McCarthy coached professional and amateur
boxers at the Boxing Club of Buenos Aires (Florida 525). The activity
was still unlawful, but he managed to train and hire several
professionals. Other trainers were the US American Donnally, Alfred
Culpin of Belfast, Willie Williams, and Dublin-born McNamara. Sparring
amateur boxers were recruited among sailors on call in Buenos Aires,
who were invited to boxing festivals by Rev. Henry Brady, assistant
chaplain in St. John the Baptist Anglican church, and responsible of
the "Missions to Seamen" in the port of Buenos Aires.
9 October 1903. First professional
boxing match in Argentina. Paddy McCarthy beats Abelardo Robasio
by knockout at "El Gladiador" rooms, Buenos Aires.
(El Gráfico, 26 December 1952) |
The first
professional boxing match in Argentina was fought on 9 October 1903 by
Paddy McCarthy and the Italian Abelardo Robassio. The
"match-to-finish" – with no preset number of rounds – was organized by
"El Gladiador" magazine in their rooms. Carlos Delcasse was the
referee and the chief of police Francisco Beazley acted as time-keeper
(though boxing was still banned!). Paddy won the match by knockout in
the fourth round, reaching the gate money a record $500. McCarthy
abandoned boxing attending to family reasons, but he was appointed
member of the sports municipal committee in Buenos Aires together with
James Fitzsimons' son Juan and others.
McCarthy began teaching football
techniques at Lobos Athletic Club. Lobos was the first football club
in the rural area of Buenos Aires, and was founded on 3 July 1892 by a
group of Irish Argentines, including Tomás McKeon, Tomás P. Moore,
Tomás Garrahan, Edmundo and Patricio Kirk, Santiago F. MacKeon,
Eduardo Burbridge, Eugenio Seery, Juan Geoghegan, José Garrahan,
Lorenzo Owens, Felix Dolan, Hugo Lawlor, Eduardo Walsh, William Weir,
José Joyce, Eduardo Slamon, and Eduardo Burbridge (jun.). Some players joined those of Lanús
Athletic Club to form the team of the English High School.
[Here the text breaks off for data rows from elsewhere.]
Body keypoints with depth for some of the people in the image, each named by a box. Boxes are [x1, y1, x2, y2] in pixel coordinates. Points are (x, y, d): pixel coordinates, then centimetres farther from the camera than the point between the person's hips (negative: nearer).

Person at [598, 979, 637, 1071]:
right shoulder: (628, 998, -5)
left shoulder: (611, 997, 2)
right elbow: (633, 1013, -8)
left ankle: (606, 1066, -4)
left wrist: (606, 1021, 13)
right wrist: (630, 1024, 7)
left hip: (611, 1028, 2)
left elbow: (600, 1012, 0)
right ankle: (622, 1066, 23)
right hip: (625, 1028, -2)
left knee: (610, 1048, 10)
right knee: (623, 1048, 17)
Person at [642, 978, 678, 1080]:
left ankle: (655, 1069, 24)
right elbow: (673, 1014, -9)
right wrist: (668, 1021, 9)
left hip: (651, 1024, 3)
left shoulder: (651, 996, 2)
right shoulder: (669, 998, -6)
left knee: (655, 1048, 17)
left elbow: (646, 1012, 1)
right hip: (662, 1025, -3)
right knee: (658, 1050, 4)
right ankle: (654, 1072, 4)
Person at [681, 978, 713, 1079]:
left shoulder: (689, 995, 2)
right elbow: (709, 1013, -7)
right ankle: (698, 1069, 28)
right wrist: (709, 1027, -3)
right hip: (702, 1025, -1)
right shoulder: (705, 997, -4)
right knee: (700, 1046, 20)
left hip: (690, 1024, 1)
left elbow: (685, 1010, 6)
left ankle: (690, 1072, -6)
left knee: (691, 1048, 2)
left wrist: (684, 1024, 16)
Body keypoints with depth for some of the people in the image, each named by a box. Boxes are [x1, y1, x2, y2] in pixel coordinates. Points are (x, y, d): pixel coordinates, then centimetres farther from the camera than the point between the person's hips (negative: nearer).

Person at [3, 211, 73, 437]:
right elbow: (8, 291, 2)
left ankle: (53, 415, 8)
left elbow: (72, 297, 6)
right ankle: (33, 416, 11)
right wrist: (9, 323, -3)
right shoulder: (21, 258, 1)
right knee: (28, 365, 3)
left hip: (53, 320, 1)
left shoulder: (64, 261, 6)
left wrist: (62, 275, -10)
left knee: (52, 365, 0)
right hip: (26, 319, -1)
Ex-pupils
of this school later formed the famous Alumni, winner of nine league
championships from 1900 to 1911. Then McCarthy joined Club Atlético
Estudiantes as coach and player. He also played in Central Athletic Club, a small
institution in the port of Buenos Aires. In 1904 he was hired by
Club Atlético Gimnasia y Esgrima of Buenos Aires to train its players.
He also taught football to children at Boca Juniors, and was a referee of the Argentine
Association Football League during eighteen years.
Lobos Athletic Club
circa 1897. |
Football and boxing were some of the
athletic activities of the upper-classes of Buenos Aires and other
Argentine cities. They were restricted to men and perceived
as manly activities. Although in the beginning these activities were
limited to the English-speaking community, by the time McCarthy and
other professional players and trainers were active in Argentina,
members of the local elite were actively involved.
Paddy McCarthy not only taught to hundreds of Argentines the
techniques and rules of these and other athletic activities, but also
helped to popularize them among humbler children in the first decades
of the twentieth century through his job in the Dirección de Deportes
of Buenos Aires municipality. Since the late 1920s, football and other
athletic activities became part of the regular curriculum in public
primary and secondary schools in the city.
Paddy McCarthy retired in 1943 and died on
10 August 1963 at the British Hospital of Buenos Aires, being buried in Chacarita cemetery.